En Estados Unidos, hoy, casi cualquier persona -mujeres, homosexuales, afroamericanos, judíos- puede presentarse a unas elecciones y ocupar un alto cargo. Ahora bien, un ateo no tiene la menor posibilidad. De ahí que el discurso político estadounidense, en gran parte, sea cada vez más mojigato: según Bob Woodward, el actual presidente se considera un "mensajero" que hace "la voluntad del Señor", y la expresión "valores morales" se ha convertido en otra forma de designar el viejo fanatismo homófobo y antiaborto.
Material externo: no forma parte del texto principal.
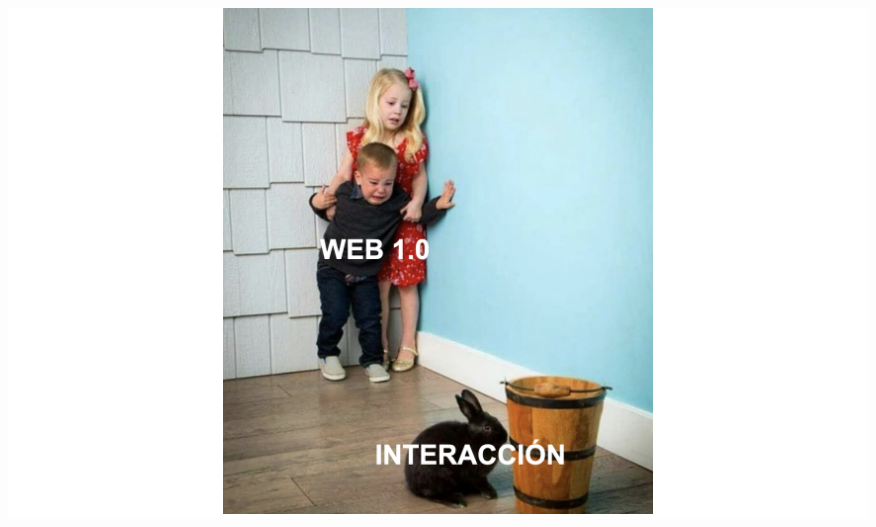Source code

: <center><img src="https://raw.githubusercontent.com/Wences91/teaching/main/images/meme_web.png" style="width:50%"></img></center>
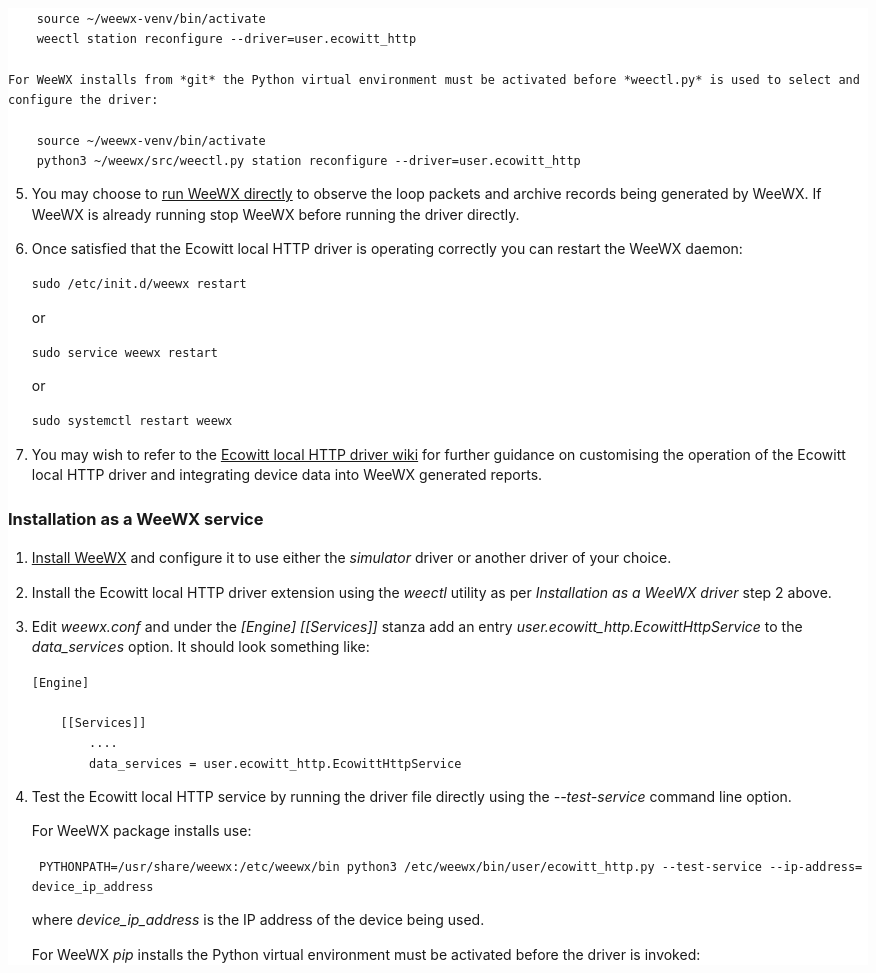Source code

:         source ~/weewx-venv/bin/activate
        weectl station reconfigure --driver=user.ecowitt_http

    For WeeWX installs from *git* the Python virtual environment must be activated before *weectl.py* is used to select and configure the driver:

        source ~/weewx-venv/bin/activate
        python3 ~/weewx/src/weectl.py station reconfigure --driver=user.ecowitt_http

5.  You may choose to [run WeeWX directly](http://weewx.com/docs/5.1/usersguide/running/#running-directly) to observe the loop packets and archive records being generated by WeeWX. If WeeWX is already running stop WeeWX before running the driver directly.

6.  Once satisfied that the Ecowitt local HTTP driver is operating correctly you can restart the WeeWX daemon:

        sudo /etc/init.d/weewx restart

    or

        sudo service weewx restart

    or

        sudo systemctl restart weewx

7.  You may wish to refer to the [Ecowitt local HTTP driver wiki](https://github.com/gjr80/weewx-ecowitt_local_http/wiki) for further guidance on customising the operation of the Ecowitt local HTTP driver and integrating device data into WeeWX generated reports.

### Installation as a WeeWX service

1. [Install WeeWX](http://weewx.com/docs/5.1/usersguide/installing/) and configure it to use either the *simulator* driver or another driver of your choice.

2. Install the Ecowitt local HTTP driver extension using the *weectl* utility as per *Installation as a WeeWX driver* step&nbsp;2 above.

3. Edit *weewx.conf* and under the *[Engine] [[Services]]* stanza add an entry *user.ecowitt_http.EcowittHttpService* to the *data_services* option. It should look something like:

       [Engine]

           [[Services]]
               ....
               data_services = user.ecowitt_http.EcowittHttpService

4. Test the Ecowitt local HTTP service by running the driver file directly using the *--test-service* command line option.

   For WeeWX package installs use:

        PYTHONPATH=/usr/share/weewx:/etc/weewx/bin python3 /etc/weewx/bin/user/ecowitt_http.py --test-service --ip-address=device_ip_address

   where *device_ip_address* is the IP address of the device being used.

   For WeeWX *pip* installs the Python virtual environment must be activated before the driver is invoked:
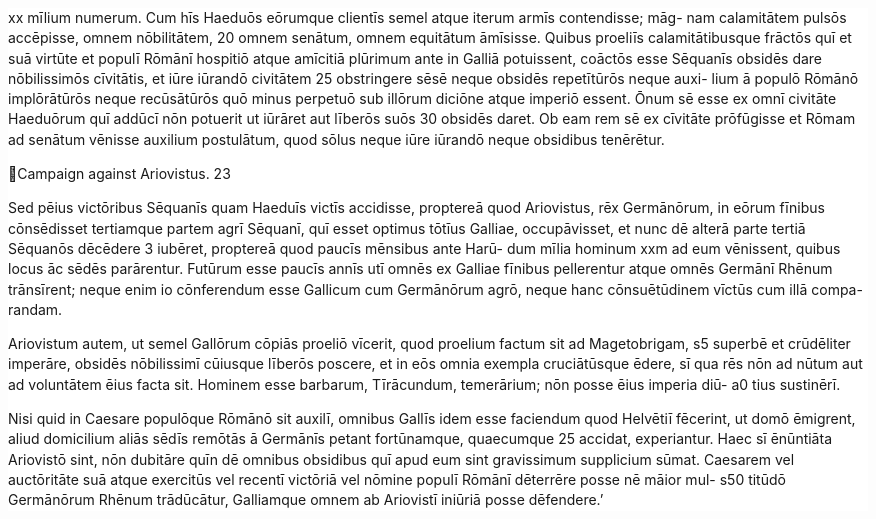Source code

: xx mīlium numerum. Cum hīs Haeduōs eōrumque
clientīs semel atque iterum armīs contendisse; māg-
nam calamitātem pulsōs accēpisse, omnem nōbilitātem,
20 omnem senātum, omnem equitātum āmīsisse. Quibus
proeliīs calamitātibusque frāctōs quī et suā virtūte et
populī Rōmānī hospitiō atque amīcitiā plūrimum ante
in Galliā potuissent, coāctōs esse Sēquanīs obsidēs
dare nōbilissimōs cīvitātis, et iūre iūrandō civitātem
25 obstringere sēsē neque obsidēs repetītūrōs neque auxi-
lium ā populō Rōmānō implōrātūrōs neque recūsātūrōs
quō minus perpetuō sub illōrum diciōne atque imperiō
essent. Ōnum sē esse ex omnī civitāte Haeduōrum
quī addūcī nōn potuerit ut iūrāret aut līberōs suōs
30 obsidēs daret. Ob eam rem sē ex cīvitāte prōfūgisse et
Rōmam ad senātum vēnisse auxilium postulātum, quod
sōlus neque iūre iūrandō neque obsidibus tenērētur.

Campaign against Ariovistus. 23

Sed pēius victōribus Sēquanīs quam Haeduīs victīs
accidisse, proptereā quod Ariovistus, rēx Germānōrum,
in eōrum fīnibus cōnsēdisset tertiamque partem agrī
Sēquanī, quī esset optimus tōtīus Galliae, occupāvisset,
et nunc dē alterā parte tertiā Sēquanōs dēcēdere 3
iubēret, proptereā quod paucīs mēnsibus ante Harū-
dum mīlia hominum xxm ad eum vēnissent, quibus
locus āc sēdēs parārentur. Futūrum esse paucīs
annīs utī omnēs ex Galliae fīnibus pellerentur atque
omnēs Germānī Rhēnum trānsīrent; neque enim io
cōnferendum esse Gallicum cum Germānōrum agrō,
neque hanc cōnsuētūdinem vīctūs cum illā compa-
randam.

Ariovistum autem, ut semel Gallōrum cōpiās proeliō
vīcerit, quod proelium factum sit ad Magetobrigam, s5
superbē et crūdēliter imperāre, obsidēs nōbilissimī
cūiusque līberōs poscere, et in eōs omnia exempla
cruciātūsque ēdere, sī qua rēs nōn ad nūtum aut ad
voluntātem ēius facta sit. Hominem esse barbarum,
Tīrācundum, temerārium; nōn posse ēius imperia diū- a0
tius sustinērī.

Nisi quid in Caesare populōque Rōmānō sit auxilī,
omnibus Gallīs idem esse faciendum quod Helvētiī
fēcerint, ut domō ēmigrent, aliud domicilium aliās sēdīs
remōtās ā Germānīs petant fortūnamque, quaecumque 25
accidat, experiantur. Haec sī ēnūntiāta Ariovistō sint,
nōn dubitāre quīn dē omnibus obsidibus quī apud eum
sint gravissimum supplicium sūmat. Caesarem vel
auctōritāte suā atque exercitūs vel recentī victōriā vel
nōmine populī Rōmānī dēterrēre posse nē māior mul- s50
titūdō Germānōrum Rhēnum trādūcātur, Galliamque
omnem ab Ariovistī iniūriā posse dēfendere.’
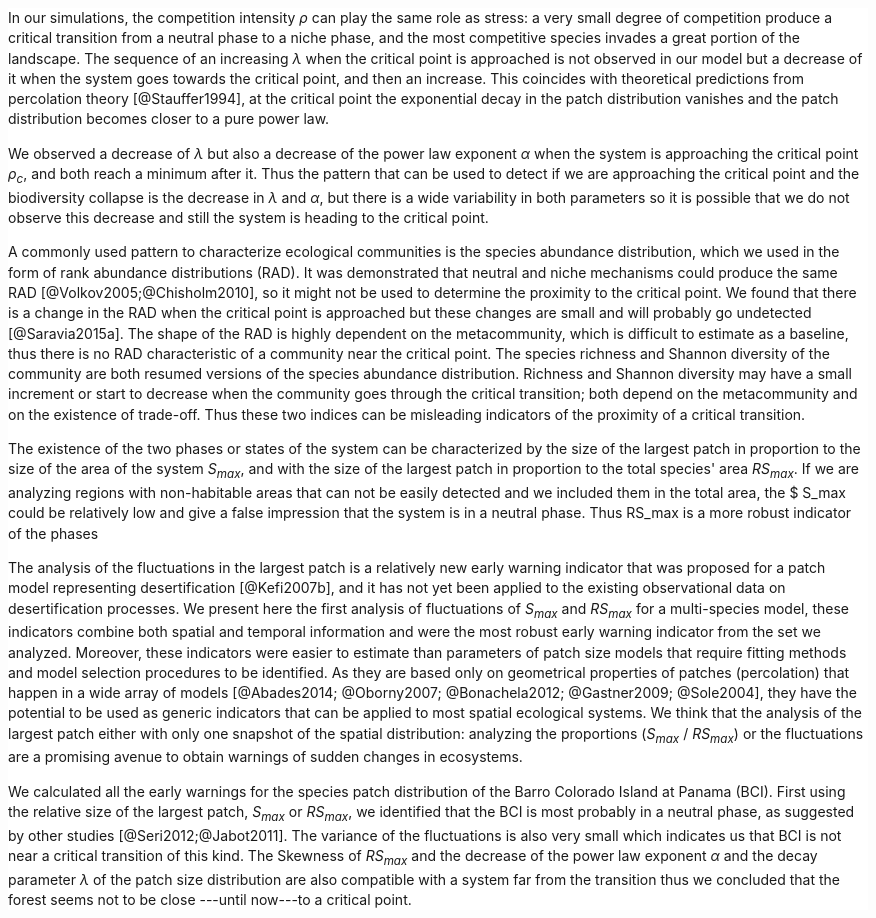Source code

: In our simulations, the competition intensity $\rho$ can play the same role as stress: a very small degree of competition produce a critical transition from a neutral phase to a niche phase, and the most competitive species invades a great portion of the landscape. The sequence of an increasing $\lambda$ when the critical point is approached is not observed in our model but a decrease of it when the system goes towards the critical point, and then an increase. This coincides with theoretical predictions from percolation theory [@Stauffer1994], at the critical point the exponential decay in the patch distribution vanishes and the patch distribution becomes closer to a pure power law. 

We observed a decrease of $\lambda$ but also a decrease of the power law exponent $\alpha$ when the system is approaching the critical point $\rho_c$, and both reach a minimum after it. Thus the pattern that can be used to  detect if we are approaching the critical point and the biodiversity collapse is the decrease in $\lambda$ and $\alpha$, but there is a wide variability in both parameters so it is possible that we do not observe this decrease and still the system is heading to the critical point.

A commonly used pattern to characterize ecological communities is the species abundance distribution, which we used in the form of rank abundance distributions (RAD). It was demonstrated that neutral and niche mechanisms could produce the same RAD [@Volkov2005;@Chisholm2010], so it might not be used to determine the proximity to the critical point.  We found that there is a change in the RAD when the critical point is approached but these changes are small and will probably go undetected [@Saravia2015a]. The shape of the RAD is highly dependent on the metacommunity, which is difficult to estimate as a baseline, thus there is no RAD characteristic of a community near the critical point. The species richness and Shannon diversity of the community are both resumed versions of the species abundance distribution. Richness and Shannon diversity may have a small increment or start to decrease when the community goes through the critical transition; both depend on the metacommunity and on the existence of trade-off. Thus these two indices can be misleading indicators of the proximity of a critical transition.

The existence of the two phases or states of the system can be characterized by the size of the largest patch in proportion to the size of the area of the system $S_{max}$, and with the size of the largest patch in proportion to the total species' area $RS_{max}$. If we are analyzing regions with non-habitable areas that can not be easily detected and we included them in the total area, the $ S_max could be relatively low and give a false impression that the system is in a neutral phase. Thus RS_max is a more robust indicator of the phases

The analysis of the fluctuations in the largest patch is a relatively new early warning indicator that was proposed for a patch model representing desertification [@Kefi2007b], and it has not yet been applied to the existing observational data on desertification processes. We present here the first analysis of fluctuations of $S_{max}$ and $RS_{max}$ for a multi-species model, these indicators combine both spatial and temporal information and were the most robust early warning indicator from the set we analyzed. Moreover, these indicators were easier to estimate than parameters of patch size models that require fitting methods and model selection procedures to be identified. As they are based only on geometrical properties of patches (percolation) that happen in a wide array of models [@Abades2014; @Oborny2007; @Bonachela2012; @Gastner2009; @Sole2004], they have the potential to be used as generic indicators that can be applied to most spatial ecological systems. We think that the analysis of the largest patch either with only one snapshot of the spatial distribution: analyzing the proportions ($S_{max}$ / $RS_{max}$) or the fluctuations are a promising avenue to obtain warnings of sudden changes in ecosystems. 

We calculated all the early warnings for the species patch distribution of the Barro Colorado Island at Panama (BCI). First using the relative size of the largest patch, $S_{max}$ or $RS_{max}$, we identified that the BCI is most probably in a neutral phase, as suggested by other studies [@Seri2012;@Jabot2011]. The variance of the fluctuations is also very small which indicates us that BCI is not near a critical transition of this kind. The Skewness of $RS_{max}$ and the decrease of the power law exponent $\alpha$ and the decay parameter $\lambda$ of the patch size distribution are also compatible with a system far from the transition thus we concluded that the forest seems not to be close ---until now---to a critical point.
Da la impresión de que los demócratas, derrotados, están rebajándose a ese mismo nivel, tal vez porque están convencidos de que nunca ganarán una elección si no lo hacen. Según Jacques Delors, ex presidente de la Comisión Europea, "el choque entre los creyentes y los no creyentes será un aspecto dominante de las relaciones entre Estados Unidos y Europa en años venideros".

            En Europa, el atentado en una estación de ferrocarril de Madrid y el asesinato del cineasta holandés Theo van Gogh se consideran advertencias de que es preciso defender y fortalecer los principios laicos en los que se basa cualquier democracia humanista. Ya antes de que ocurrieran estas atrocidades, la decisión francesa de prohibir prendas religiosas como los pañuelos islámicos contaba con el apoyo de todo el espectro político. También se rechazaron las exigencias islamistas de que hubiera aulas segregadas y descansos para rezar. Hoy en día, pocos europeos se consideran religiosos: sólo el 21%, según un reciente Estudio sobre Valores Europeos, frente al 59% de los estadounidenses, según el Pew Forum. En Europa, la Ilustración representó una forma de escapar del poder de la religión para limitar las ideas, mientras que en Estados Unidos representó una forma de escapar hacia la libertad religiosa del Nuevo Mundo, un paso hacia la fe, no una huida de ella. Hoy, muchos europeos consideran temible la combinación de religión y nacionalismo que se da en Estados Unidos.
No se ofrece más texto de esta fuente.